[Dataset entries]
┏━━

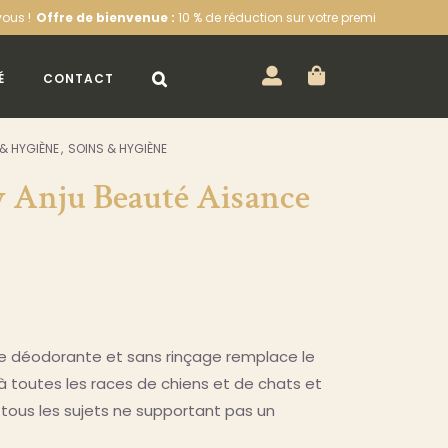
bienvenue :
10 % de réduction sur votre première commande sur l’eshop 
É
CONTACT
 & HYGIÈNE
SOINS & HYGIÈNE
y Anju Beauté Aisance
e déodorante et sans rinçage remplace le
 toutes les races de chiens et de chats et
 tous les sujets ne supportant pas un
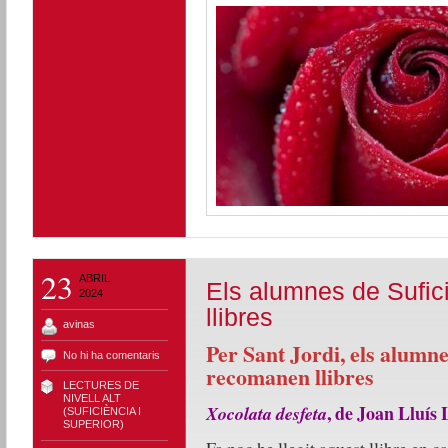
23
ABRIL
Els alumnes de Sufic
2024
llibres
avinas
Per Sant Jordi, els alumne
No hi ha comentaris
recomanen llibres
LECTURES DE
NIVELL ALT
, de Joan Lluís 
Xocolata
desfeta
(SUFICIÈNCIA I
SUPERIOR)
Fa poc he llegit aquest llibre en cat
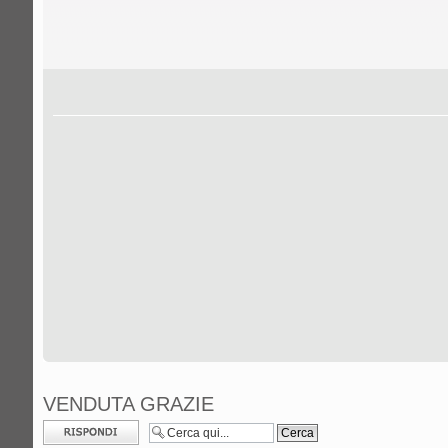
VENDUTA GRAZIE
Rispondi al
messaggio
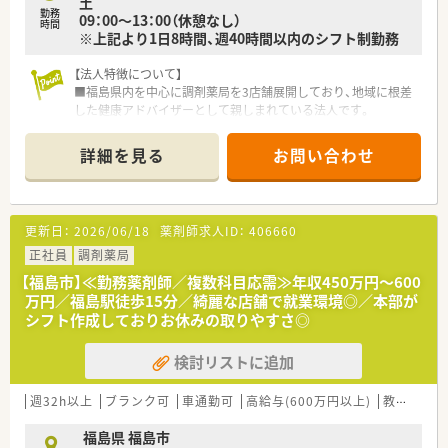
土
勤務
09：00～13：00（休憩なし）
時間
※上記より1日8時間、週40時間以内のシフト制勤務
【法人特徴について】
■福島県内を中心に調剤薬局を3店舗展開しており、地域に根差
した健康アドバイザーとして親しまれている法人です。
■代表取締役自身も現役の薬剤師であるため現場への理解が深
く、会社一丸となって運営をサポートする体制です。
詳細を見る
お問い合わせ
■大手調剤チェーンの完全子会社として安定した経営基盤を誇
り、充実した福利厚生や研修制度を完備しています。
【店舗情報と応需状況について】
更新日：
2026/06/18
薬剤師求人ID：
406660
■福島交通飯坂線の岩代清水駅から徒歩3分という抜群の立地に
あり、通勤利便性が非常に高く通いやすい店舗です。
正社員
調剤薬局
■主な応需科目は眼科が50％で整形外科が35％となっており、
【福島市】≪勤務薬剤師／複数科目応需≫年収450万円～600
残りの15％は広域の面応需で対応しています。
万円／福島駅徒歩15分／綺麗な店舗で就業環境◎／本部が
■1日平均130枚の処方箋を常勤3名とパート1名の薬剤師、さら
シフト作成しておりお休みの取りやすさ◎
に事務4名の厚い体制で迅速に処理しています。
検討リストに追加
【職場環境と雰囲気】
■薬局内は窓が多く設置された開放的な造りとなっており、明る
く清潔感のある空間で気持ちよく業務に集中できます。
週32h以上
ブランク可
車通勤可
高給与(600万円以上)
教育制度あり
■笑顔での挨拶や感謝の気持ちを大切にする文化が根付いてお
り、スタッフ同士が協力し合う温かい雰囲気の職場です。
福島県 福島市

┗━━

Task details → Please give again only the lines from the one containing "Fa poc he llegit aquest llibre en cat" through the last line of the entries above, exactly as they stand and without pictures.

Response →
Fa poc he llegit aquest llibre en cat
VENDUTA GRAZIE
Rispondi al
messaggio
土
勤務
09：00～13：00（休憩なし）
時間
※上記より1日8時間、週40時間以内のシフト制勤務
【法人特徴について】
■福島県内を中心に調剤薬局を3店舗展開しており、地域に根差
した健康アドバイザーとして親しまれている法人です。
■代表取締役自身も現役の薬剤師であるため現場への理解が深
く、会社一丸となって運営をサポートする体制です。
詳細を見る
お問い合わせ
■大手調剤チェーンの完全子会社として安定した経営基盤を誇
り、充実した福利厚生や研修制度を完備しています。
【店舗情報と応需状況について】
更新日：
2026/06/18
薬剤師求人ID：
406660
■福島交通飯坂線の岩代清水駅から徒歩3分という抜群の立地に
あり、通勤利便性が非常に高く通いやすい店舗です。
正社員
調剤薬局
■主な応需科目は眼科が50％で整形外科が35％となっており、
【福島市】≪勤務薬剤師／複数科目応需≫年収450万円～600
残りの15％は広域の面応需で対応しています。
万円／福島駅徒歩15分／綺麗な店舗で就業環境◎／本部が
■1日平均130枚の処方箋を常勤3名とパート1名の薬剤師、さら
シフト作成しておりお休みの取りやすさ◎
に事務4名の厚い体制で迅速に処理しています。
検討リストに追加
【職場環境と雰囲気】
■薬局内は窓が多く設置された開放的な造りとなっており、明る
く清潔感のある空間で気持ちよく業務に集中できます。
週32h以上
ブランク可
車通勤可
高給与(600万円以上)
教育制度あり
■笑顔での挨拶や感謝の気持ちを大切にする文化が根付いてお
り、スタッフ同士が協力し合う温かい雰囲気の職場です。
福島県 福島市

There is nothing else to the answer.